Mann. Als ich ins Sanatorium überwiesen wurde, wusste ich noch nicht, das ich meinen Mann und meinen Sohn verlassen werde. Aber ich habe es getan. Wie könnte ich mit jemanden unter einem Dach leben, der mich immer wieder an jenem Mann erinnert, welcher mich damals missbraucht hatte? Mir ist klar, das es ein Baby war, vor dem ich angst hatte. Mein Baby. Aber so ist es nun mal. Die Gesichtszüge ähnelten weder meinem Mann, noch mir. Das Baby hatte haargenau das selbe Gesicht, wie... Mein Mann weiß von nichts. Weiß nichts vom Missbrauch und warum ich

unser Kind loswerden wollte.

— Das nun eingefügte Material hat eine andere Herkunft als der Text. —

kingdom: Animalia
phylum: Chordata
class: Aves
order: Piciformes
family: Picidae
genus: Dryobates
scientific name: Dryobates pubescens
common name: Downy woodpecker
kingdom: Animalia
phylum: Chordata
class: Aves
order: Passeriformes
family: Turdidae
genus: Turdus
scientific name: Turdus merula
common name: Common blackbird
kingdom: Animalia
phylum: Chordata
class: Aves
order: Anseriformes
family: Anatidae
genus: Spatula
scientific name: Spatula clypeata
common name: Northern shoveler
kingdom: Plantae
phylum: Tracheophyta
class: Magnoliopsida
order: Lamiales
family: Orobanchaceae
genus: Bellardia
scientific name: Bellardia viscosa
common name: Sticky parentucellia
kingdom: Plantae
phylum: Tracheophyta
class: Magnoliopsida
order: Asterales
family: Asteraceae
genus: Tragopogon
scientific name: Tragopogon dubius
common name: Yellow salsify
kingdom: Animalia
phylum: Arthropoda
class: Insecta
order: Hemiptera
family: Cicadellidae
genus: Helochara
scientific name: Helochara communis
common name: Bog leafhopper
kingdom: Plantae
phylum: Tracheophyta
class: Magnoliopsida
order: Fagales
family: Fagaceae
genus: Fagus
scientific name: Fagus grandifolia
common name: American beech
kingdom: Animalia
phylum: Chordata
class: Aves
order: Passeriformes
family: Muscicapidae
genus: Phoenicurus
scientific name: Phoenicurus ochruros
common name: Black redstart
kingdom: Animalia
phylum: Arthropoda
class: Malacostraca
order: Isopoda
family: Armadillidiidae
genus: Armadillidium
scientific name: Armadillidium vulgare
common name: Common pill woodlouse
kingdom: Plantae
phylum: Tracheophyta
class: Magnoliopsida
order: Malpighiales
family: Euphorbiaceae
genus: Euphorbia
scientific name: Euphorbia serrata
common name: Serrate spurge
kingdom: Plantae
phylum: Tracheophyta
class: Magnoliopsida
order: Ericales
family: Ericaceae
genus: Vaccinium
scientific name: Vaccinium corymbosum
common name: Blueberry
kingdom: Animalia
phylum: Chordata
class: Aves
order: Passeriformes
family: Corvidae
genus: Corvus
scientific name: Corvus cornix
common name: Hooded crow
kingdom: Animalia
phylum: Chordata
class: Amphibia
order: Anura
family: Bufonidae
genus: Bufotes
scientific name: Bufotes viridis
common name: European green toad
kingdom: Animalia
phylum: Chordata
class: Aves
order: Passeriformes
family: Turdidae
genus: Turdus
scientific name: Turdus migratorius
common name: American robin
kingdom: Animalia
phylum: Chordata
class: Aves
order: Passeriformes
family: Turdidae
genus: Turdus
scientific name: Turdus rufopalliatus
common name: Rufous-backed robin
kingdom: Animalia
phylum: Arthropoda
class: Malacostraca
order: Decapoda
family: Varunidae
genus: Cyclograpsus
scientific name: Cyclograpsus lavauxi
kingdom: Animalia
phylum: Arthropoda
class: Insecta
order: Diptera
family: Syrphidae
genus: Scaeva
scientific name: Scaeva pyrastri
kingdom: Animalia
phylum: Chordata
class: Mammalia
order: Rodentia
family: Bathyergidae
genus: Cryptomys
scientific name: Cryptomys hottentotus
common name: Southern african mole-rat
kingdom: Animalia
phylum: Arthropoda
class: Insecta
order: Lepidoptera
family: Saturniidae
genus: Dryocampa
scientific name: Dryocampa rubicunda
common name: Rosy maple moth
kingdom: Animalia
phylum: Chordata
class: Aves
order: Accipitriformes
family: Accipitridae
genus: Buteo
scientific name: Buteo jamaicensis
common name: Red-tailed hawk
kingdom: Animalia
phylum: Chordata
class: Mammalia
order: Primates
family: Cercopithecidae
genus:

Wie sollte ich ihm das erzählen? Er zeigte zwar Verständnis. Aber ich glaube nicht, das er mich für voll genommen hätte, wenn ich ihm das mit unserem Kind gesagt hätte. Ich finde ja selbst, das es irre klingt. Jeden Tag gehe ich eine halbe Stunde im Hof spazieren. Danach sitze ich ebenso lang auf eine der Bänke. Das ist mein Alltag. Ich weiß, wenn sie mich entlassen, drehe ich durch. Dann würde ich ihn überall sehen. Diesen Bastard. Es tut mir leid, das ich meinem Mann gegenüber nicht ehrlich sein kann. Wie gern würde ich ihm ins Gesicht sehen und ihm alles sagen. Aber ich kann es

nicht. Mir fehlt Vertrauen. Das Vertrauen, das er mich hinterher nicht für verrückter hält, als ich so schon bin. Auch würde ich gern unseren Sohn sehen. Mich vergewissern, das er nach uns kommt. Das er nicht so aussieht, wie dieser Mann. Aber die Angst, das ich mich nicht irre, das er wirklich so aussieht, ist größer. Ich habe mich an das Leben hier gewöhnt. Hier fühle ich mich wohl. Auch wenn ich eingesperrt bin. Vielleicht schaffe ich es eines Tages, ihnen einen Brief zu schreiben. Sie haben die Wahrheit verdient. Aber noch kann ich es nicht. So leid es mir tut.